Donc en-dehors de ces deux grands modèles, il y a un troisième modèle qui est lié au fait qu’il y a des mutations qui sont portées par le chromosome X, qui est le chromosome sexuel, qui donc vont avoir un effet différent selon que la mutation est chez l’homme ou chez la femme parce que l’homme et la femme ne transmettent pas de la même façon à leurs enfants leurs chromosomes sexuels, l’homme transmettant l’Y et la femme son X. Et donc... mais dans les mutations liées à l’X, sur le chromosome X, ces mutations sont soient dominantes soit récessives donc en fait, ça revient à un modèle comme ça. Mais dans le modèle lié à l’X, ce sont les mamans qui généralement transmettent la maladie puisque les mutations sont sur le chromosome X et ce sont les garçons qui sont atteints parce qu’ils n’ont qu’un X et donc ils n’ont pas le deuxième X pour compenser donc même si la mutation est récessive, malheureusement, les garçons sont atteints. Ça, c’est la myopathie de Duchenne.
Donc la transmission des maladies est variable d’une maladie à l’autre. Il y a beaucoup de complexité derrière tout ça car il y a encore d’autres modes plus mineurs de transmission.
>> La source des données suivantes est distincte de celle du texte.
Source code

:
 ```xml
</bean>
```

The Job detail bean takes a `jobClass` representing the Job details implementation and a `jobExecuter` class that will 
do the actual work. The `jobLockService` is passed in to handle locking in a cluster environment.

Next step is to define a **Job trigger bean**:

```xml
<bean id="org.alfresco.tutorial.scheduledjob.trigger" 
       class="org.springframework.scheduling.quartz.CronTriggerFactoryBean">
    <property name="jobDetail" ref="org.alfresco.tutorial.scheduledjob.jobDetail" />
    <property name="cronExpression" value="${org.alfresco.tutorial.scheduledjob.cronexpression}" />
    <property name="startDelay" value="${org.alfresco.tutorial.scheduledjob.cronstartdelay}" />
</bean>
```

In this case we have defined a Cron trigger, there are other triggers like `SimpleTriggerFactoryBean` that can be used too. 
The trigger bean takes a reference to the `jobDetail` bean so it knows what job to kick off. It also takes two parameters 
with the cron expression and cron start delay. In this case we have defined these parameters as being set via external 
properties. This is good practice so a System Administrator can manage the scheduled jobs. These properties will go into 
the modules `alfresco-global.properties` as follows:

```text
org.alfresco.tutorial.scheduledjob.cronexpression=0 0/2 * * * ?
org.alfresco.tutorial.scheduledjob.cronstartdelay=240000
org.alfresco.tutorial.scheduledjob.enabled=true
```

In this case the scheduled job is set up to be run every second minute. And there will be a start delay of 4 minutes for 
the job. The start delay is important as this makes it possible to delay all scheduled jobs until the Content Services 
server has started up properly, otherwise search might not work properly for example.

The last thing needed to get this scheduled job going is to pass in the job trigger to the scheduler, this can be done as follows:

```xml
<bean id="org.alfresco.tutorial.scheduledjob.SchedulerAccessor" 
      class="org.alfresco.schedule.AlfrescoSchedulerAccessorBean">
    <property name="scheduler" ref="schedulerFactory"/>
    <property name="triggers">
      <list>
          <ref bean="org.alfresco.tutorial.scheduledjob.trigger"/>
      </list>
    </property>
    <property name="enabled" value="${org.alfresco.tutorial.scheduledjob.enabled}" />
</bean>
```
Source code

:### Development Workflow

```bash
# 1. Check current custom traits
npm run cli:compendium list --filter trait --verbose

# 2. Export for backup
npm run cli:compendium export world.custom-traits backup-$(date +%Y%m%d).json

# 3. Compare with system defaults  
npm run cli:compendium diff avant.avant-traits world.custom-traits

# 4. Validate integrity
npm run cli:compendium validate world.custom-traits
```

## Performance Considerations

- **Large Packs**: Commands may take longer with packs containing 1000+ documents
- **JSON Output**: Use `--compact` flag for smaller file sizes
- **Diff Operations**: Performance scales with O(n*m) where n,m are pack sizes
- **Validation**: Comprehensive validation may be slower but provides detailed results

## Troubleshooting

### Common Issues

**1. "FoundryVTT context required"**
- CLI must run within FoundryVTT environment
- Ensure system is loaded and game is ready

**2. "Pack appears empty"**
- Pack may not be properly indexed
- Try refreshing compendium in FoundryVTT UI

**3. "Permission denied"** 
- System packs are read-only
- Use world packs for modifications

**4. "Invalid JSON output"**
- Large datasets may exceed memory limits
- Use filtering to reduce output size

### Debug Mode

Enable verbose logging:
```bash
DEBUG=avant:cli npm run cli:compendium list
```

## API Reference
Donc quand on a une maladie génétique dans sa famille, la sagesse, c’est d’aller en discuter avec un généticien qui expliquera les possibilités de traitement, les possibilités de diagnostic prénatal, les possibilités de transmission aux autres... des autres membres de la famille et donc clarifiera toute cette complexité pour le bien de chacun.